1983. Eu tinha 18 anos, acabara de retornar de um ano de estudos nos Estados Unidos. Dali a seis meses faria vestibular, mas só conseguia pensar nos amigos que havia feito e nas experiências vividas longe de casa e da família. Sentia-me um peixe fora d’água.
Entre apostilas que se empilhavam e tentativas sinceras de deixar a melancolia um pouco de lado, sobrava confusão. Que curso escolher? Como me reconectar com a vida em Curitiba? O que fazer com o vazio provocado pela rompimento abrupto de relações intensas (como elas costumam ser naquela idade) e aceitar a distância como fato consumado? Muitas perguntas e nenhuma resposta.

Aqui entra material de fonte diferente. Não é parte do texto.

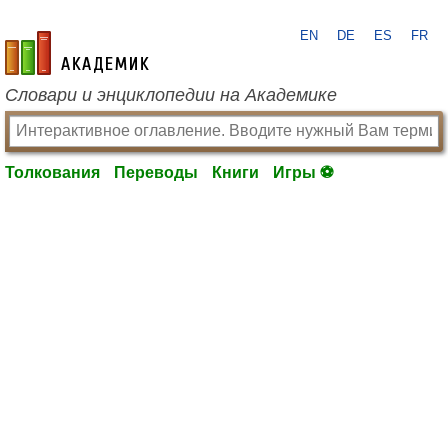
EN
DE
ES
FR
academic.ru
Словари и энциклопедии на Академике
Толкования
Переводы
Книги
Игры ⚽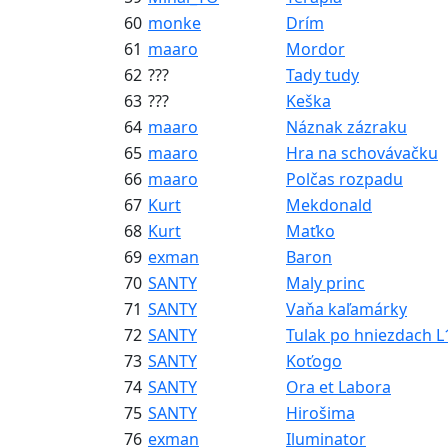
60
monke
Drím
61
maaro
Mordor
62
???
Tady tudy
63
???
Keška
64
maaro
Náznak zázraku
65
maaro
Hra na schovávačku
66
maaro
Polčas rozpadu
67
Kurt
Mekdonald
68
Kurt
Maťko
69
exman
Baron
70
SANTY
Maly princ
71
SANTY
Vaňa kaľamárky
72
SANTY
Tulak po hniezdach L
73
SANTY
Koťogo
74
SANTY
Ora et Labora
75
SANTY
Hirošima
76
exman
Iluminator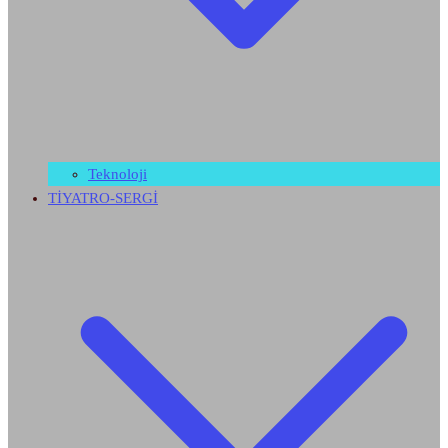
Teknoloji
TİYATRO-SERGİ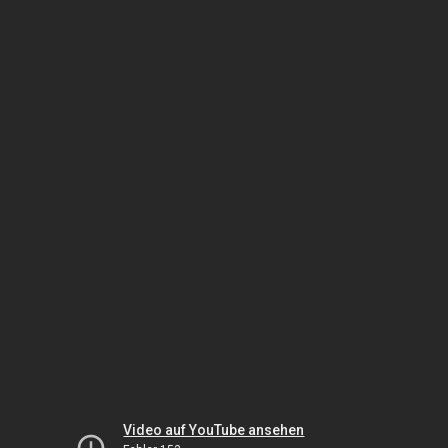
Video auf YouTube ansehen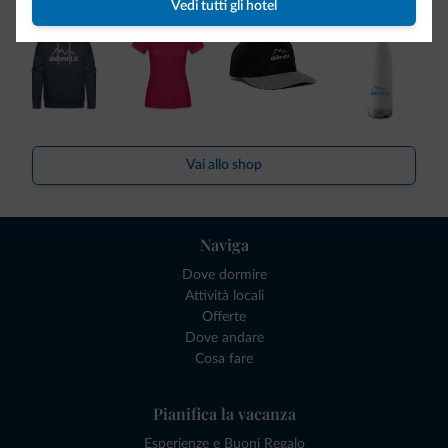
Vedi tutti gli hotel
Vai allo shop
Naviga
Dove dormire
Attività locali
Offerte
Dove andare
Cosa fare
Pianifica la vacanza
Esperienze e Buoni Regalo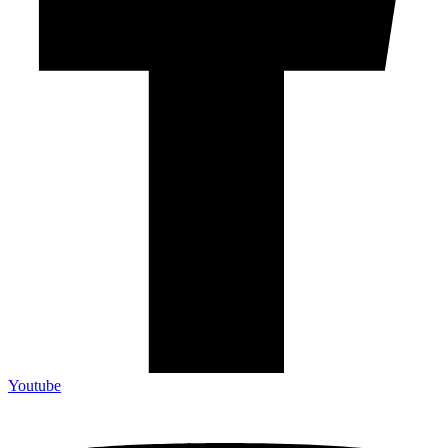
Youtube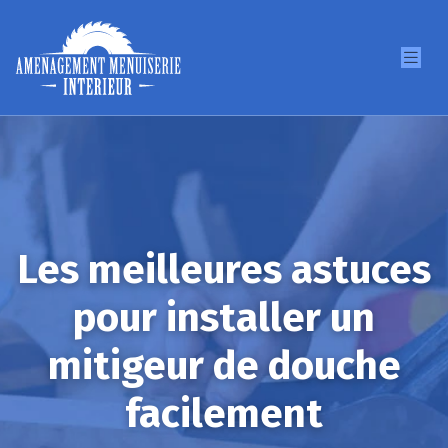
Les meilleures astuces
pour installer un
mitigeur de douche
facilement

Meio ao acaso, entrou em cena Ziggy Stardust. Fuçando na pilha de LPs de um tio 15 anos mais velho, fã de Beatles, Led Zeppelin e do som da Motown, encontrei alento. No auge do fenômeno Michael Jackson (de quem gosto até hoje), descobri David Bowie, que à época vivia uma espécie de renascimento, graças ao sucesso do álbum Let’s Dance. Hits irresistíveis, como a faixa-título, “China Girl” e “Modern Love” revelaram a face mais pop e radiofônica do camaleão britânico, sob a produção de Nile Rogers, mentor da banda Chic, responsável por alguns clássicos da disco music.
“Meio ao acaso, entrou em cena Ziggy Stardust. Fuçando na pilha de LPs de um tio 15 anos mais velho, fã de Beatles, Led Zeppelin e do som da Motown, encontrei alento.”

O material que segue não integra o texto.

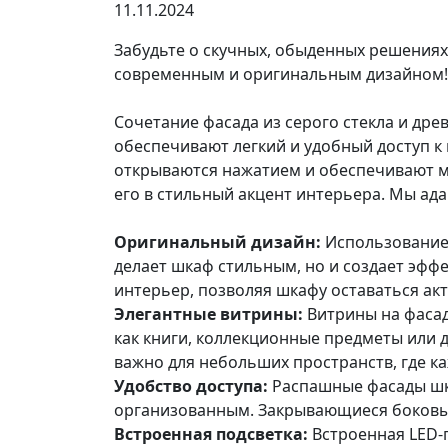
11.11.2024
Забудьте о скучных, обыденных решениях
современным и оригинальным дизайном
Сочетание фасада из серого стекла и дре
обеспечивают легкий и удобный доступ к
открываются нажатием и обеспечивают м
его в стильный акцент интерьера. Мы ад
Оригинальный дизайн:
Использование 
делает шкаф стильным, но и создает эфф
интерьер, позволяя шкафу оставаться акт
Элегантные витрины:
Витрины на фаса
как книги, коллекционные предметы или 
важно для небольших пространств, где ка
Удобство доступа:
Распашные фасады шк
организованным. Закрывающиеся боковые
Встроенная подсветка:
Встроенная LED-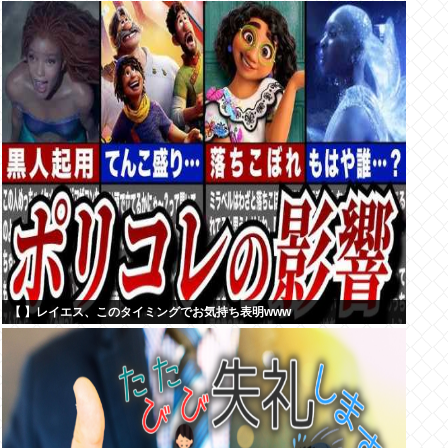
【 】レイエス、このタイミングでお気持ち表明www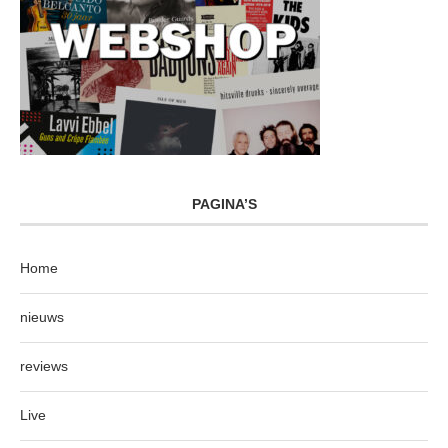
PAGINA’S
Home
nieuws
reviews
Live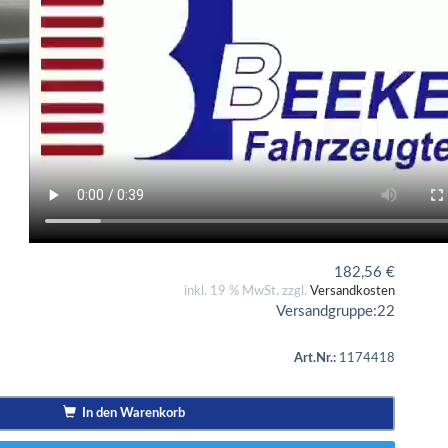
182,56
€
inkl. 19 % MwSt. zzgl.
Versandkosten
Versandgruppe:
22
Art.Nr.:
1174418
In den Warenkorb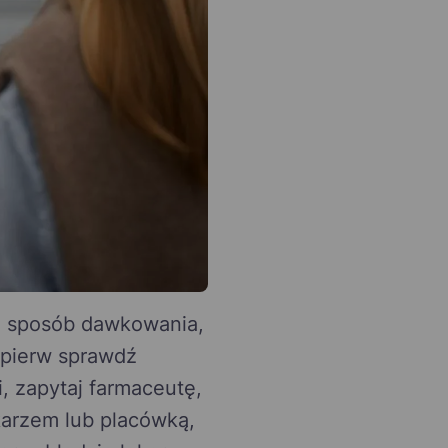
bo sposób dawkowania,
ajpierw sprawdź
, zapytaj farmaceutę,
ekarzem lub placówką,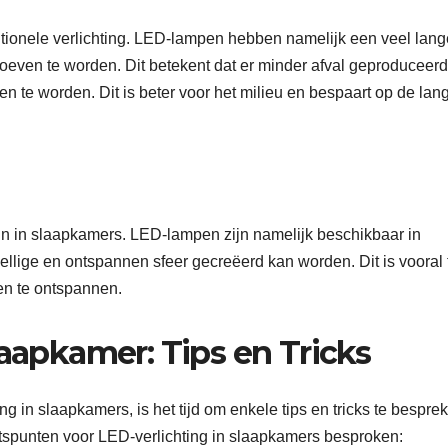
itionele verlichting. LED-lampen hebben namelijk een veel lang
even te worden. Dit betekent dat er minder afval geproduceerd
 te worden. Dit is beter voor het milieu en bespaart op de lan
ijn in slaapkamers. LED-lampen zijn namelijk beschikbaar in
llige en ontspannen sfeer gecreëerd kan worden. Dit is vooral f
 en te ontspannen.
laapkamer: Tips en Tricks
g in slaapkamers, is het tijd om enkele tips en tricks te bespre
tspunten voor LED-verlichting in slaapkamers besproken: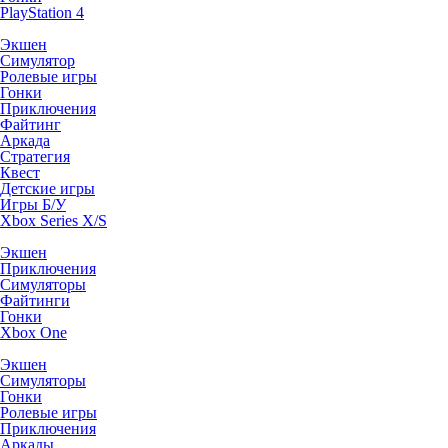
PlayStation 4
Экшен
Симулятор
Ролевые игры
Гонки
Приключения
Файтинг
Аркада
Стратегия
Квест
Детские игры
Игры Б/У
Xbox Series X/S
Экшен
Приключения
Симуляторы
Файтинги
Гонки
Xbox One
Экшен
Симуляторы
Гонки
Ролевые игры
Приключения
Аркады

Mas foi The Rise and Fall of Ziggy Stardust and the Spiders from Mars, disco lançado em 1972, que me converteu. Título fundamental do glam rock, o álbum é uma espécie de ópera-rock que traz Bowie no papel de Ziggy, andrógina versão humana de um ser alienígena que vem à Terra com a missão de presentear a humanidade com uma mensagem de esperança nos últimos cinco anos que restam ao planeta.
O alien era eu. Identificação, afinal, é palavra-chave na vida de qualquer adolescente.
O álbum, para muitos um dos melhores que o rock já produziu, inclui uma sucessão impecável de canções de rock: “Starman”, “Hang on to Yourself”, “Ziggy Stardust”, “Star”, “Moonage Daydream”, “Soul Love”, “Lady Stardust” e “Five Years”. É, ao mesmo tempo, apocalíptico e esperançoso. Destrutivo e messiânico.
The Rise and Fall of Ziggy Stardust and the Spiders from Mars me levou a outro dos meus favoritos: Low (1977), união de esforços entre Bowie e o produtor e compositor Brian Eno, que misturaram rock e música eletrônica, com ecos dos robôs de carne e osso alemães do Kraftwerk – vale lembrar que o álbum foi gravado em Berlim.
Em 1997, agora jornalista de cultura, tive a oportunidade de entrevistar Bowie no Hotel Sheraton, no Rio de Janeiro. Em poucos dias, ele faria um show histórico na Pedreira Paulo Leminski, em Curitiba, e quando o vi de perto, de olhar nos seus olhos bicolores, confesso que tremi nas bases. Por um momento, acreditei que não conseguiria formular a primeira pergunta e aquietar o fã que insistia em calar o repórter naquele instante. Era como se tivesse, em um estalar de dedos, retornado no tempo, e fosse, de novo, aquele adolescente confuso. Mas o dever me chamava. Então agradeci, em silêncio, a meu super-herói, Ziggy, por ter salvo minha vida. Também por causa dele, havia conseguido chegar até ali.